--- Task brief ---
A verbatim printing of the entries that follow is needed; pictures must not appear in it.

--- Document images with source code ---
..............................

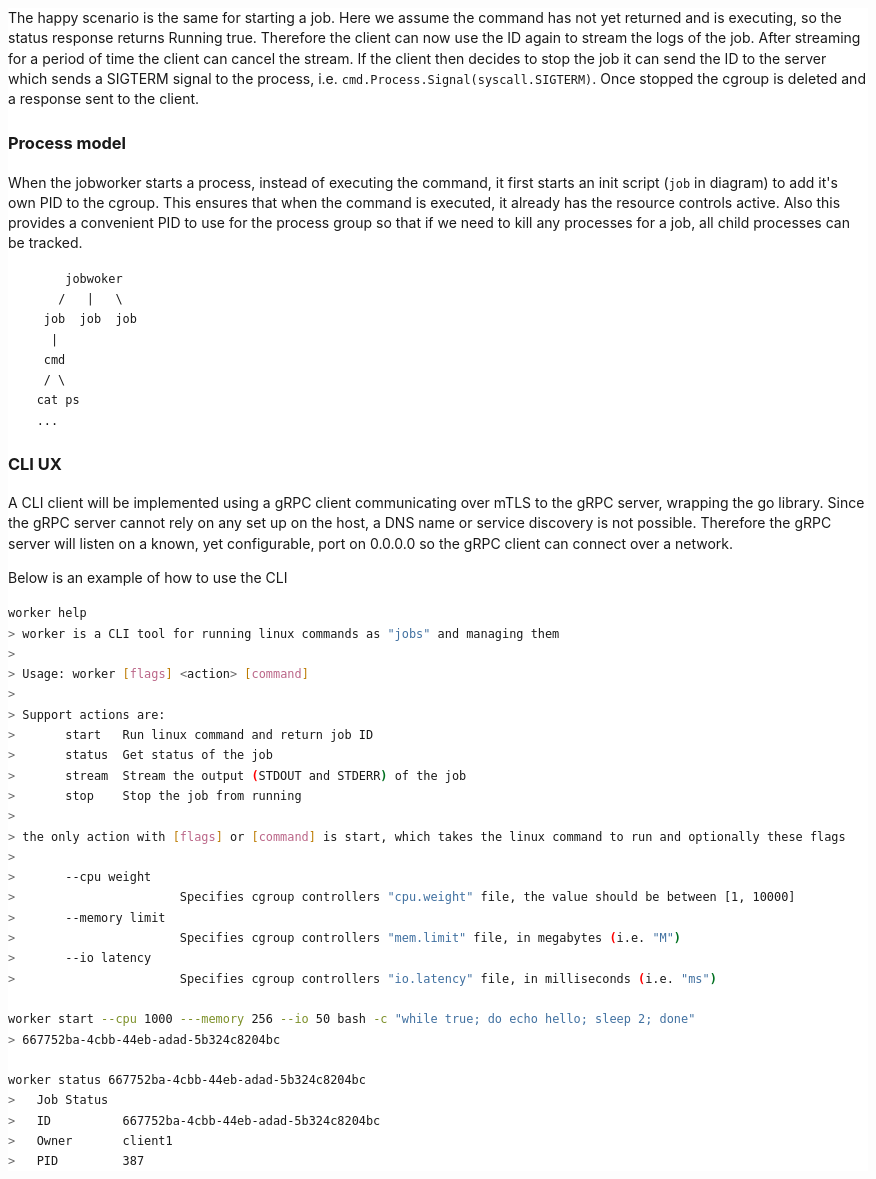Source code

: The happy scenario is the same for starting a job. Here we assume the command has not yet returned and is executing, so the status response returns Running true. Therefore the client can now use the ID again to stream the logs of the job. After streaming for a period of time the client can cancel the stream. If the client then decides to stop the job it can send the ID to the server which sends a SIGTERM signal to the process, i.e. `cmd.Process.Signal(syscall.SIGTERM)`. Once stopped the cgroup is deleted and a response sent to the client.

### Process model

When the jobworker starts a process, instead of executing the command, it first starts an init script (`job` in diagram) to add it's own PID to the cgroup. This ensures that when the command is executed, it already has the resource controls active. Also this provides a convenient PID to use for the process group so that if we need to kill any processes for a job, all child processes can be tracked.

```
        jobwoker
       /   |   \
     job  job  job
      |
     cmd
     / \
    cat ps
    ...
 ```

### CLI UX

A CLI client will be implemented using a gRPC client communicating over mTLS to the gRPC server, wrapping the go library. Since the gRPC server cannot rely on any set up on the host, a DNS name or service discovery is not possible. Therefore the gRPC server will listen on a known, yet configurable, port on 0.0.0.0 so the gRPC client can connect over a network.

Below is an example of how to use the CLI

```bash
worker help
> worker is a CLI tool for running linux commands as "jobs" and managing them
>
> Usage: worker [flags] <action> [command]
>
> Support actions are:
>       start   Run linux command and return job ID
>       status  Get status of the job
>       stream  Stream the output (STDOUT and STDERR) of the job
>       stop    Stop the job from running
> 
> the only action with [flags] or [command] is start, which takes the linux command to run and optionally these flags
>
>       --cpu weight
>                       Specifies cgroup controllers "cpu.weight" file, the value should be between [1, 10000]
>       --memory limit
>                       Specifies cgroup controllers "mem.limit" file, in megabytes (i.e. "M")
>       --io latency
>                       Specifies cgroup controllers "io.latency" file, in milliseconds (i.e. "ms")

worker start --cpu 1000 ---memory 256 --io 50 bash -c "while true; do echo hello; sleep 2; done"
> 667752ba-4cbb-44eb-adad-5b324c8204bc

worker status 667752ba-4cbb-44eb-adad-5b324c8204bc
>   Job Status
>	ID          667752ba-4cbb-44eb-adad-5b324c8204bc
>	Owner       client1
>	PID         387
```
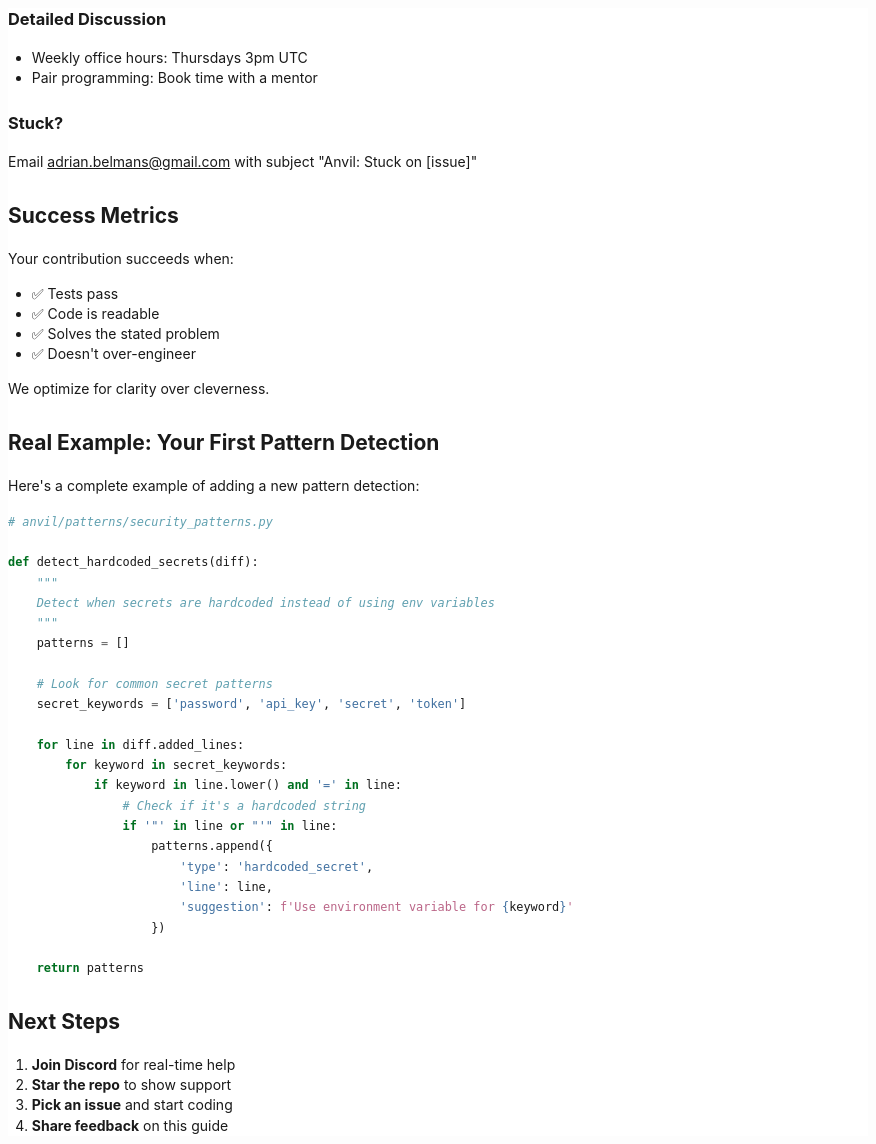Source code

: ### Detailed Discussion
- Weekly office hours: Thursdays 3pm UTC
- Pair programming: Book time with a mentor

### Stuck?
Email adrian.belmans@gmail.com with subject "Anvil: Stuck on [issue]"

## Success Metrics

Your contribution succeeds when:
- ✅ Tests pass
- ✅ Code is readable
- ✅ Solves the stated problem
- ✅ Doesn't over-engineer

We optimize for clarity over cleverness.

## Real Example: Your First Pattern Detection

Here's a complete example of adding a new pattern detection:

```python
# anvil/patterns/security_patterns.py

def detect_hardcoded_secrets(diff):
    """
    Detect when secrets are hardcoded instead of using env variables
    """
    patterns = []
    
    # Look for common secret patterns
    secret_keywords = ['password', 'api_key', 'secret', 'token']
    
    for line in diff.added_lines:
        for keyword in secret_keywords:
            if keyword in line.lower() and '=' in line:
                # Check if it's a hardcoded string
                if '"' in line or "'" in line:
                    patterns.append({
                        'type': 'hardcoded_secret',
                        'line': line,
                        'suggestion': f'Use environment variable for {keyword}'
                    })
    
    return patterns
```

## Next Steps

1. **Join Discord** for real-time help
2. **Star the repo** to show support
3. **Pick an issue** and start coding
4. **Share feedback** on this guide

..............................

--- Problem solution ---
Source code

: The happy scenario is the same for starting a job. Here we assume the command has not yet returned and is executing, so the status response returns Running true. Therefore the client can now use the ID again to stream the logs of the job. After streaming for a period of time the client can cancel the stream. If the client then decides to stop the job it can send the ID to the server which sends a SIGTERM signal to the process, i.e. `cmd.Process.Signal(syscall.SIGTERM)`. Once stopped the cgroup is deleted and a response sent to the client.

### Process model

When the jobworker starts a process, instead of executing the command, it first starts an init script (`job` in diagram) to add it's own PID to the cgroup. This ensures that when the command is executed, it already has the resource controls active. Also this provides a convenient PID to use for the process group so that if we need to kill any processes for a job, all child processes can be tracked.

```
        jobwoker
       /   |   \
     job  job  job
      |
     cmd
     / \
    cat ps
    ...
 ```

### CLI UX

A CLI client will be implemented using a gRPC client communicating over mTLS to the gRPC server, wrapping the go library. Since the gRPC server cannot rely on any set up on the host, a DNS name or service discovery is not possible. Therefore the gRPC server will listen on a known, yet configurable, port on 0.0.0.0 so the gRPC client can connect over a network.

Below is an example of how to use the CLI

```bash
worker help
> worker is a CLI tool for running linux commands as "jobs" and managing them
>
> Usage: worker [flags] <action> [command]
>
> Support actions are:
>       start   Run linux command and return job ID
>       status  Get status of the job
>       stream  Stream the output (STDOUT and STDERR) of the job
>       stop    Stop the job from running
> 
> the only action with [flags] or [command] is start, which takes the linux command to run and optionally these flags
>
>       --cpu weight
>                       Specifies cgroup controllers "cpu.weight" file, the value should be between [1, 10000]
>       --memory limit
>                       Specifies cgroup controllers "mem.limit" file, in megabytes (i.e. "M")
>       --io latency
>                       Specifies cgroup controllers "io.latency" file, in milliseconds (i.e. "ms")

worker start --cpu 1000 ---memory 256 --io 50 bash -c "while true; do echo hello; sleep 2; done"
> 667752ba-4cbb-44eb-adad-5b324c8204bc

worker status 667752ba-4cbb-44eb-adad-5b324c8204bc
>   Job Status
>	ID          667752ba-4cbb-44eb-adad-5b324c8204bc
>	Owner       client1
>	PID         387
```
Source code

: ### Detailed Discussion
- Weekly office hours: Thursdays 3pm UTC
- Pair programming: Book time with a mentor

### Stuck?
Email adrian.belmans@gmail.com with subject "Anvil: Stuck on [issue]"

## Success Metrics

Your contribution succeeds when:
- ✅ Tests pass
- ✅ Code is readable
- ✅ Solves the stated problem
- ✅ Doesn't over-engineer

We optimize for clarity over cleverness.

## Real Example: Your First Pattern Detection

Here's a complete example of adding a new pattern detection:

```python
# anvil/patterns/security_patterns.py

def detect_hardcoded_secrets(diff):
    """
    Detect when secrets are hardcoded instead of using env variables
    """
    patterns = []
    
    # Look for common secret patterns
    secret_keywords = ['password', 'api_key', 'secret', 'token']
    
    for line in diff.added_lines:
        for keyword in secret_keywords:
            if keyword in line.lower() and '=' in line:
                # Check if it's a hardcoded string
                if '"' in line or "'" in line:
                    patterns.append({
                        'type': 'hardcoded_secret',
                        'line': line,
                        'suggestion': f'Use environment variable for {keyword}'
                    })
    
    return patterns
```

## Next Steps

1. **Join Discord** for real-time help
2. **Star the repo** to show support
3. **Pick an issue** and start coding
4. **Share feedback** on this guide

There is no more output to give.